==== Input ====
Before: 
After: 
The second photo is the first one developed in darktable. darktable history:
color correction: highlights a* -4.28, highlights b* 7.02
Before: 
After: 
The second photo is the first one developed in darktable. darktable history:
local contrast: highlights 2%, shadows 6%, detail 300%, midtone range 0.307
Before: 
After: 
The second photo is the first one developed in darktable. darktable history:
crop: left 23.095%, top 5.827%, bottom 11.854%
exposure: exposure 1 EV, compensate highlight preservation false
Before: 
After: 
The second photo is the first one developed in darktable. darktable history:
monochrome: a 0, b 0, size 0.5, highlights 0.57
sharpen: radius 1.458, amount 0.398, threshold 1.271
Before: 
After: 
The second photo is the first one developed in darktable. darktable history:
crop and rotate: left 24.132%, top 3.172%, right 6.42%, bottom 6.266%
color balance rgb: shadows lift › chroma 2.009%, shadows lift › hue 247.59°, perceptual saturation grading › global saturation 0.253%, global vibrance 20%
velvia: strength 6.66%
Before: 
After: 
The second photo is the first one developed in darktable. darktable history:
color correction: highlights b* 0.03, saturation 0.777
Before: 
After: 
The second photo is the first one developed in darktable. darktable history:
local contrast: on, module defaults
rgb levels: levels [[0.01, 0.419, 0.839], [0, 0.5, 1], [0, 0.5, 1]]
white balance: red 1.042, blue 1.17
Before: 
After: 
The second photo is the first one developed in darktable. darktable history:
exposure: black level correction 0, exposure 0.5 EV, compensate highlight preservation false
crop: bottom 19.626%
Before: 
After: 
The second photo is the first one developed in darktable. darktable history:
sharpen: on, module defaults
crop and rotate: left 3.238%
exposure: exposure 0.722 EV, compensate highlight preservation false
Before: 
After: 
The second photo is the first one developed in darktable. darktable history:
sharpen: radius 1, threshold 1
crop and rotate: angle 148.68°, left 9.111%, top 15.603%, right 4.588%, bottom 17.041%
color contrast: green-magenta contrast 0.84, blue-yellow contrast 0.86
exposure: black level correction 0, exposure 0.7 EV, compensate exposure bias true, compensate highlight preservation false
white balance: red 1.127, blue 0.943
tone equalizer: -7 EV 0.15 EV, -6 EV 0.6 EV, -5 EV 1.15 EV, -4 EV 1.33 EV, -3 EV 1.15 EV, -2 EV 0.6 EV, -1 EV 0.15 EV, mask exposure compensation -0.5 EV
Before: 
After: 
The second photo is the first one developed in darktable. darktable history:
====
Set exercise →
Arrange each line of the data above as a JSON list of strings, one string per line, leaving out any blank lines.

Result of this exercise →
[
  "Before: ",
  "After: ",
  "The second photo is the first one developed in darktable. darktable history:",
  "color correction: highlights a* -4.28, highlights b* 7.02",
  "Before: ",
  "After: ",
  "The second photo is the first one developed in darktable. darktable history:",
  "local contrast: highlights 2%, shadows 6%, detail 300%, midtone range 0.307",
  "Before: ",
  "After: ",
  "The second photo is the first one developed in darktable. darktable history:",
  "crop: left 23.095%, top 5.827%, bottom 11.854%",
  "exposure: exposure 1 EV, compensate highlight preservation false",
  "Before: ",
  "After: ",
  "The second photo is the first one developed in darktable. darktable history:",
  "monochrome: a 0, b 0, size 0.5, highlights 0.57",
  "sharpen: radius 1.458, amount 0.398, threshold 1.271",
  "Before: ",
  "After: ",
  "The second photo is the first one developed in darktable. darktable history:",
  "crop and rotate: left 24.132%, top 3.172%, right 6.42%, bottom 6.266%",
  "color balance rgb: shadows lift › chroma 2.009%, shadows lift › hue 247.59°, perceptual saturation grading › global saturation 0.253%, global vibrance 20%",
  "velvia: strength 6.66%",
  "Before: ",
  "After: ",
  "The second photo is the first one developed in darktable. darktable history:",
  "color correction: highlights b* 0.03, saturation 0.777",
  "Before: ",
  "After: ",
  "The second photo is the first one developed in darktable. darktable history:",
  "local contrast: on, module defaults",
  "rgb levels: levels [[0.01, 0.419, 0.839], [0, 0.5, 1], [0, 0.5, 1]]",
  "white balance: red 1.042, blue 1.17",
  "Before: ",
  "After: ",
  "The second photo is the first one developed in darktable. darktable history:",
  "exposure: black level correction 0, exposure 0.5 EV, compensate highlight preservation false",
  "crop: bottom 19.626%",
  "Before: ",
  "After: ",
  "The second photo is the first one developed in darktable. darktable history:",
  "sharpen: on, module defaults",
  "crop and rotate: left 3.238%",
  "exposure: exposure 0.722 EV, compensate highlight preservation false",
  "Before: ",
  "After: ",
  "The second photo is the first one developed in darktable. darktable history:",
  "sharpen: radius 1, threshold 1",
  "crop and rotate: angle 148.68°, left 9.111%, top 15.603%, right 4.588%, bottom 17.041%",
  "color contrast: green-magenta contrast 0.84, blue-yellow contrast 0.86",
  "exposure: black level correction 0, exposure 0.7 EV, compensate exposure bias true, compensate highlight preservation false",
  "white balance: red 1.127, blue 0.943",
  "tone equalizer: -7 EV 0.15 EV, -6 EV 0.6 EV, -5 EV 1.15 EV, -4 EV 1.33 EV, -3 EV 1.15 EV, -2 EV 0.6 EV, -1 EV 0.15 EV, mask exposure compensation -0.5 EV",
  "Before: ",
  "After: ",
  "The second photo is the first one developed in darktable. darktable history:"
]